Особых потерь наши эскадроны не понесли, только легко ранен был корнет Албранд и под одним вольноопределяющимся убита была лошадь. На одном участке атаки гвардейских эскадронов была зарублена целая рота латышей, не пожелавших сдаться.
Но все же нашему корпусу, захватившему еще одно орудие, пулеметы и пленных, не удалось отрезать противника от Днепра, так как под Черненькой мы атаковали только арьергарды главных сил красных, успевших отойти на укрепленные позиции у Днепра.
В последующие дни Мариупольский дивизион занимал ряд хуторов в непосредственной близости от красных окопов. Ожидали общей атаки неприятельских позиций. В ожидании ее неминуемости нашему 5-му эскадрону, в составе двух взводов, приказано было атаковать в конном строю лавой один близлежащий хутор. Наши два взвода, доскакав до гумна этого хутора, залегли, но были обстреляны сильным пулеметным и артиллерийским огнем противника, цепи которого окопались за хутором. За полчаса времени наши взводы потеряли большую часть своих коней. Контужен был поручик Никитин. Предполагавшейся атаки за этот день так и не произошло, и мы, казалось, бесцельно пожертвовали своим конским составом. Как стало известно позднее, общая атака на этом фронте не произошла потому, что на левом фланге армии наша пехота оказалась не в состоянии преодолеть упорное сопротивление противника.
Теперь пехота переходила к обороне впредь до будущих решительных действий, а наш корпус должен был отойти в резерв в деревне Нижние Серагозы.
В середине августа красные опять прорвали фронт, на этот раз где-то севернее деревни Дмитриевки, к которой мы теперь как раз подходили. В Нижних Серагозах мы получили приказание сдать коней и в тот же вечер, уже в пешем строю, были отправлены навстречу противнику. Под Агайманом был ранен ротмистр Пашкевич.
Отступив под натиском красных до села Покровское, мы там на вторые сутки узнали, что наш дивизион назначен в ударную группу, которой поручено лобовой атакой во что бы то ни стало отбросить противника обратно к Каховке.
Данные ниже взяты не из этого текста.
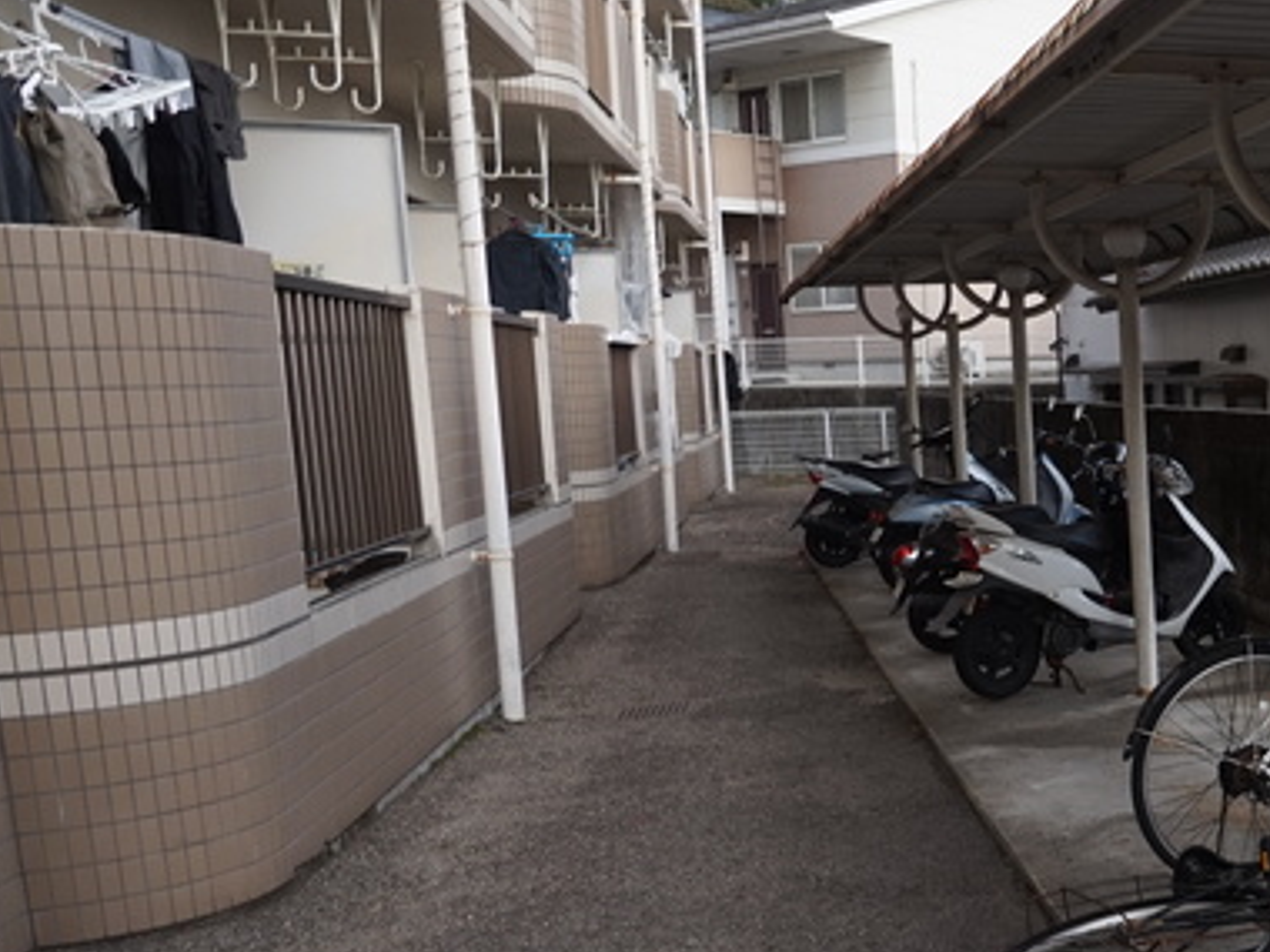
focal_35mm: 41
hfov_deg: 37.8
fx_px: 1504
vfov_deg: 34.8
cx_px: 1410
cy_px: 625
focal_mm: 10
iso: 100
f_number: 6.3
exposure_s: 1/80
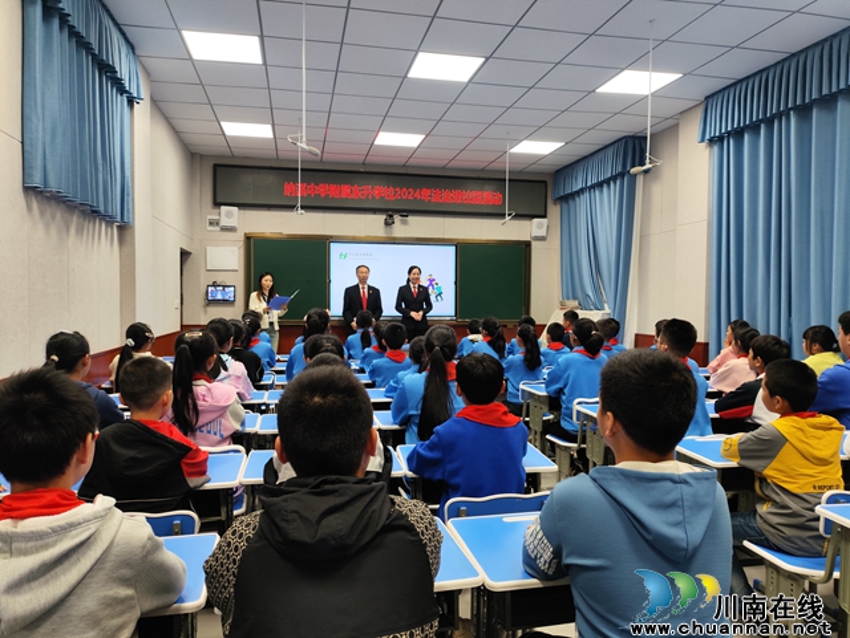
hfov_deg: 71.6
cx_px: 425
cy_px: 319
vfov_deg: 56.9
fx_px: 590
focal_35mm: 24
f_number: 1.8
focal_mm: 4.68
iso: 91
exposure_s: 1/50
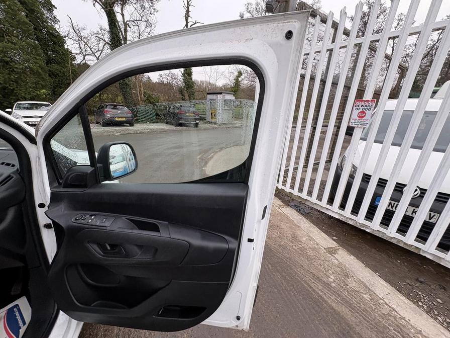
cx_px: 225
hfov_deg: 102.1
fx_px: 182
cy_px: 169
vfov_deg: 85.7
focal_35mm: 14
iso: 40
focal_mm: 2.22
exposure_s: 1/99
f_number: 2.2
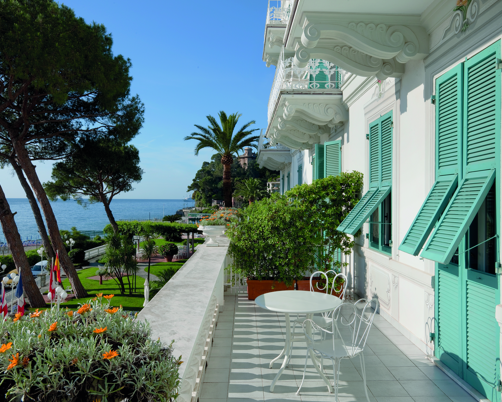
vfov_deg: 50.0
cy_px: 197
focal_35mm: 29
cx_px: 254
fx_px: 431
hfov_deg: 60.4
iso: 100
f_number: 18
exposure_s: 1/125
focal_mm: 25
На следующий день мы без боя заняли деревню Санбурин. Затем с помощью других частей заняли деревню Агайман.
20 августа после бессонной ночи, проведенной на неудобных повозках, с трудом вывозимых крестьянскими лошадьми по размытой дождем дороге, мы на рассвете, продрогшие и разбитые, очутились неподалеку от деревни Дмитриевки, перед которой красные понарыли окопов.
В пешей атаке на Дмитриевку в первой цепи шли мариупольцы. За ними в некотором отдалении следовали архангелогородцы, а за их цепью держались пулеметные тачанки и обоз с командой связи. Правее мариупольцев, немного поодаль, двигались черноморцы, а еще дальше виднелась какая-то другая часть – должно быть, корниловцы. Мы оказались на левом фланге цепей, а еще левее нас шел конный взвод мариупольцев под начальством ротмистра Зеновича.